Towards HRTF Personalization using Denoising Diffusion Models
Juan Camilo Albarracín Sánchez, Luca Comanducci, Mirco Pezzoli, Fabio Antonacci
TL;DR
The paper tackles HRTF personalization by conditioning a diffusion-based generative process on anthropometric measurements and DOA to synthesize time-domain HRIRs. It demonstrates that a conditional diffusion framework can produce subject-specific HRIRs whose LSD approaches state-of-the-art results, with perceptual analyses suggesting reasonable ITD accuracy and manageable high-frequency deviations. The method is validated on the HUTUBS dataset using LOOCV, highlighting both the feasibility of diffusion-based HRIR generation and areas for improvement in high-frequency reconstruction and feature representations.
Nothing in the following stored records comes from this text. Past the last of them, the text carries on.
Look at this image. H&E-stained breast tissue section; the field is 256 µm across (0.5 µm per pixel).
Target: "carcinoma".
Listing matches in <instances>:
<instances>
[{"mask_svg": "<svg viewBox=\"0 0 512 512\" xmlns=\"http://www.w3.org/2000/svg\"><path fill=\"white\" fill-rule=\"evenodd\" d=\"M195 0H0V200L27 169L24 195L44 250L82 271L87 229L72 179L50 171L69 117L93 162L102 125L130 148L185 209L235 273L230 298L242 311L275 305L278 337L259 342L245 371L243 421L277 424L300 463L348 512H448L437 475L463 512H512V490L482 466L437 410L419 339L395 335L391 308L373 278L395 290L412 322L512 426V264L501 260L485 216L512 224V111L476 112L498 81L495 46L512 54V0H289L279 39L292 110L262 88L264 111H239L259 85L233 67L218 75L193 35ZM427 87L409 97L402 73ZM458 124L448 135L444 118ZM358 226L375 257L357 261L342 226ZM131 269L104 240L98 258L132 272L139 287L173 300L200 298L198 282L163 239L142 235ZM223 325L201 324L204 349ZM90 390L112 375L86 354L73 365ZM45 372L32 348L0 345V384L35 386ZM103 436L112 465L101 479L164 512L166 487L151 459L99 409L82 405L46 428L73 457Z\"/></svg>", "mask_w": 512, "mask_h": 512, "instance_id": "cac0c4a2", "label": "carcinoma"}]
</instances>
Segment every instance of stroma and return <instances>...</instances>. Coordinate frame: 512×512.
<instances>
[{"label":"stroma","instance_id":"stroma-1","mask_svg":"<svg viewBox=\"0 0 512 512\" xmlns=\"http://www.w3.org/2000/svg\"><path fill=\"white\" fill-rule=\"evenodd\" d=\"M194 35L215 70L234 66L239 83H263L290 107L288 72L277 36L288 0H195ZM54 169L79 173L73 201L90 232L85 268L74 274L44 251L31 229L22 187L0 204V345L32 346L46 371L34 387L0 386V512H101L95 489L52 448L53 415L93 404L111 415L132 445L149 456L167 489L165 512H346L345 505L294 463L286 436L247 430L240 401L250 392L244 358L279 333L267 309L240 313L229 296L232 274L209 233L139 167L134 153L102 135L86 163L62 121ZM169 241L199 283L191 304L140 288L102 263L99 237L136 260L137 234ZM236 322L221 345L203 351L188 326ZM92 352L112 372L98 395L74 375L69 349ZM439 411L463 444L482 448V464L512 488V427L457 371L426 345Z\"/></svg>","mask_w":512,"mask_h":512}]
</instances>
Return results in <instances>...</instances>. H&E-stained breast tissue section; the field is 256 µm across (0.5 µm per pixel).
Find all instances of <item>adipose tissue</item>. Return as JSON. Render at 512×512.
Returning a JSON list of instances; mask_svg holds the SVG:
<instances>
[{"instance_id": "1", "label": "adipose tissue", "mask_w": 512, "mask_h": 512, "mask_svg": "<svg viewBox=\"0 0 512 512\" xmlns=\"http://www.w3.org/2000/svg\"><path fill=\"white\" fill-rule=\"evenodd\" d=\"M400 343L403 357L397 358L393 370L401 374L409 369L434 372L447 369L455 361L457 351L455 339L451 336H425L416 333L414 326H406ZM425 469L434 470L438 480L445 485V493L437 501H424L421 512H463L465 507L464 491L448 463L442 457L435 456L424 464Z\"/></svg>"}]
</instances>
This approach offers a scalable path toward accessible, personalized spatial audio without full acoustic measurements.
Abstract
Head-Related Transfer Functions (HRTFs) have fundamental applications for realistic rendering in immersive audio scenarios. However, they are strongly subject-dependent as they vary considerably depending on the shape of the ears, head and torso. Thus, personalization procedures are required for accurate binaural rendering. Recently, Denoising Diffusion Probabilistic Models (DDPMs), a class of generative learning techniques, have been applied to solve a variety of signal processing-related problems. In this paper, we propose a first approach for using DDPM conditioned on anthropometric measurements to generate personalized Head-Related Impulse Response (HRIR), the time-domain representation of HRTF. The results show the feasibility of DDPMs for HRTF personalization obtaining performance in line with state-of-the-art models.